Without a Terrell Brown type, it feels more like a fluke when the Huskies are actually competitive. A fluke in that they have a rare good shooting night (like they did for much of last night’s game at #5 Arizona, before ultimately losing 70-67), or a fluke in that the other team has an uncharacteristically poor shooting night. As such, we’re 9-7, but a downright atrocious 1-4 in conference play.
What do you do at this point? I don’t know if there’s anything you can do. We have zero quality wins and plenty of embarrassing defeats. Kiss goodbye any notion of an At Large bid or a conference title. You can wish for a Pac-12 Tournament title in one hand and shit in the other, and I’ll tell you which will fill up first.

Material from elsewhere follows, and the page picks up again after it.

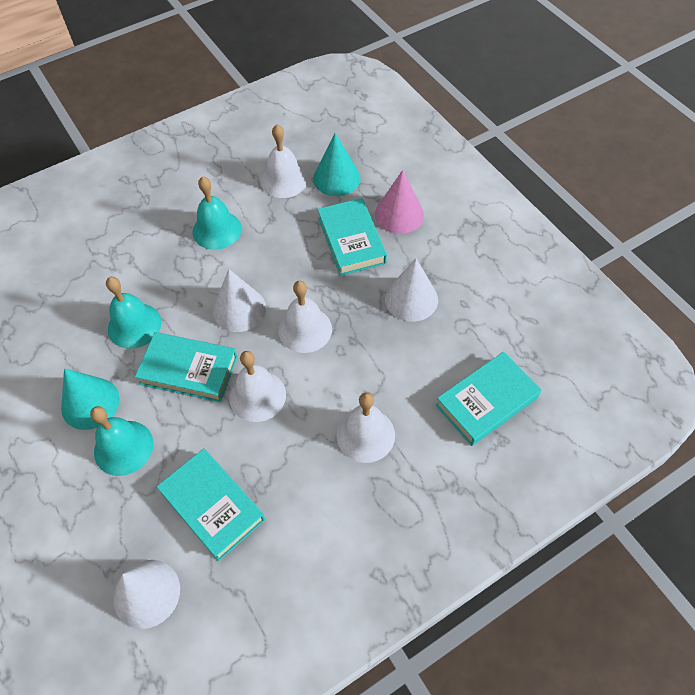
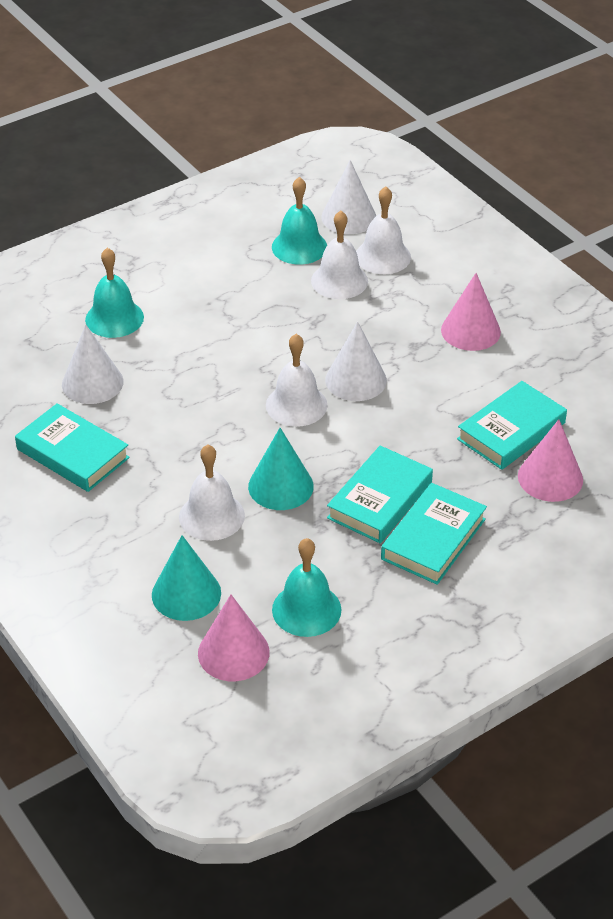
pink cone: 1 -> 3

And it’s pointless to speculate on next year, because we have no clue what this roster will look like. Between the COVID year, it seems like the mediocre players (Jamal Bey) are sticking around for-fucking-ever, while guys with any semblance of talent blow this fucking popsicle stand as soon as humanly possible (along with the guys with absolutely no talent, making you wonder why they were invited to be Huskies in the first place). Every year, it’s a mostly all-new roster, with a smattering of crappy holdovers we couldn’t shake if our lives depended on it (Cole Bajema).

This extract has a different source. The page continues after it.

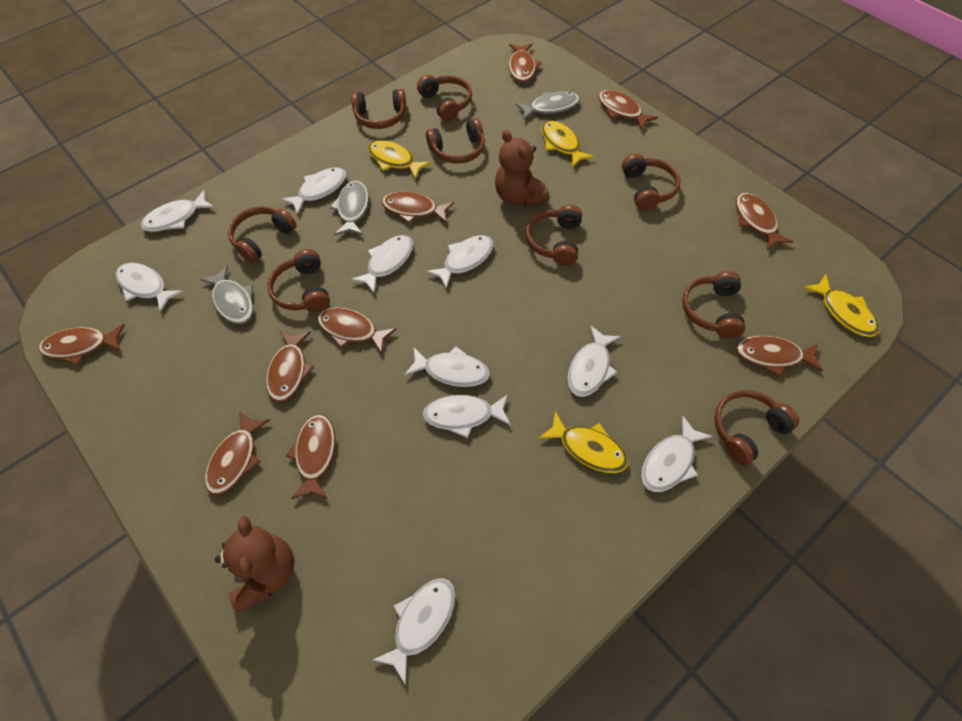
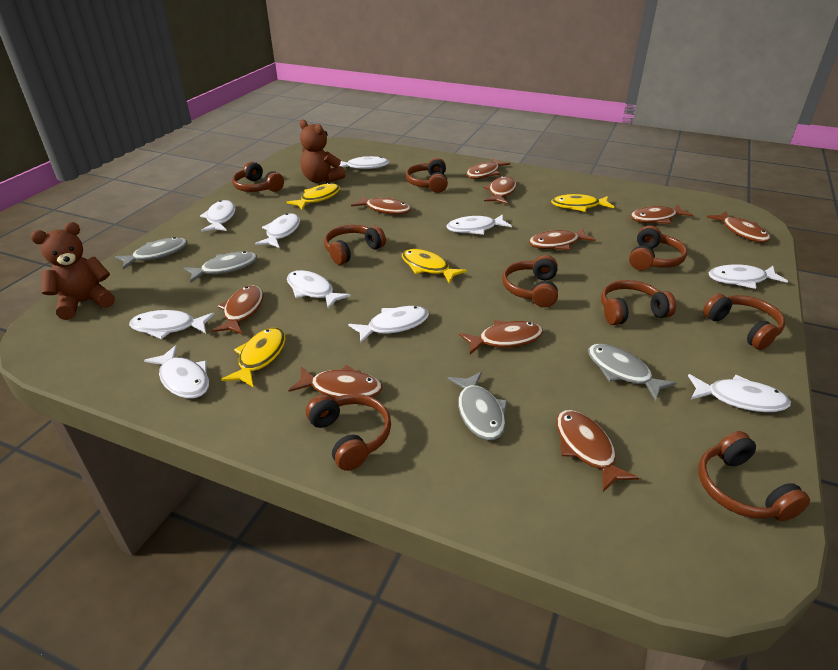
grey fish: 3 -> 4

What’s even more infuriating is the fact that Hop isn’t even free to “look to the future” with actual high school recruits we’re able to convince to come here, because he’s constantly on the hot seat thanks to transfers who aren’t talented enough to get the job done. Combined with a scheme that isn’t able to take advantage of whatever offensive skills they’ve got.
So, yeah, it’s probably time to say goodbye to Mike Hopkins. He’s under contract through 2024/2025, which is two more seasons. That’s a total of $6.3 million though, so you can see why we might balk at such a bitter resolution. Paying him over $3 million per year to NOT coach for us, combined with whatever we’d have to pay his replacement, all for a program that’s not likely to contend for a conference title anyway.
I’m without hope on this whole deal. Ever since that 5-win nadir season, all I’ve been looking for out of the Huskies is to be entertaining. And last year, they very much were. This year? Not so much.
It’s not likely that this program ever makes the turn to greatness. For that to happen, I still believe you have to “build it the right way” and not rely on cast-aways from other schools in the transfer portal. The transfer portal should be a means to supplement an already-solid roster with an influx at a very specific area of need; it shouldn’t be your entire fucking plan for trying to fill out a majority of your roster. You shouldn’t have to go into every single year with an all-new squad, trying to teach them the rudimentary elements of your scheme. It’d be nice to start over fresh. New coach, new scheme, and all new crop of players. No hold-overs who over-achieve and give you a false sense of success.
But, even that doesn’t seem like it’s bound to happen anytime soon.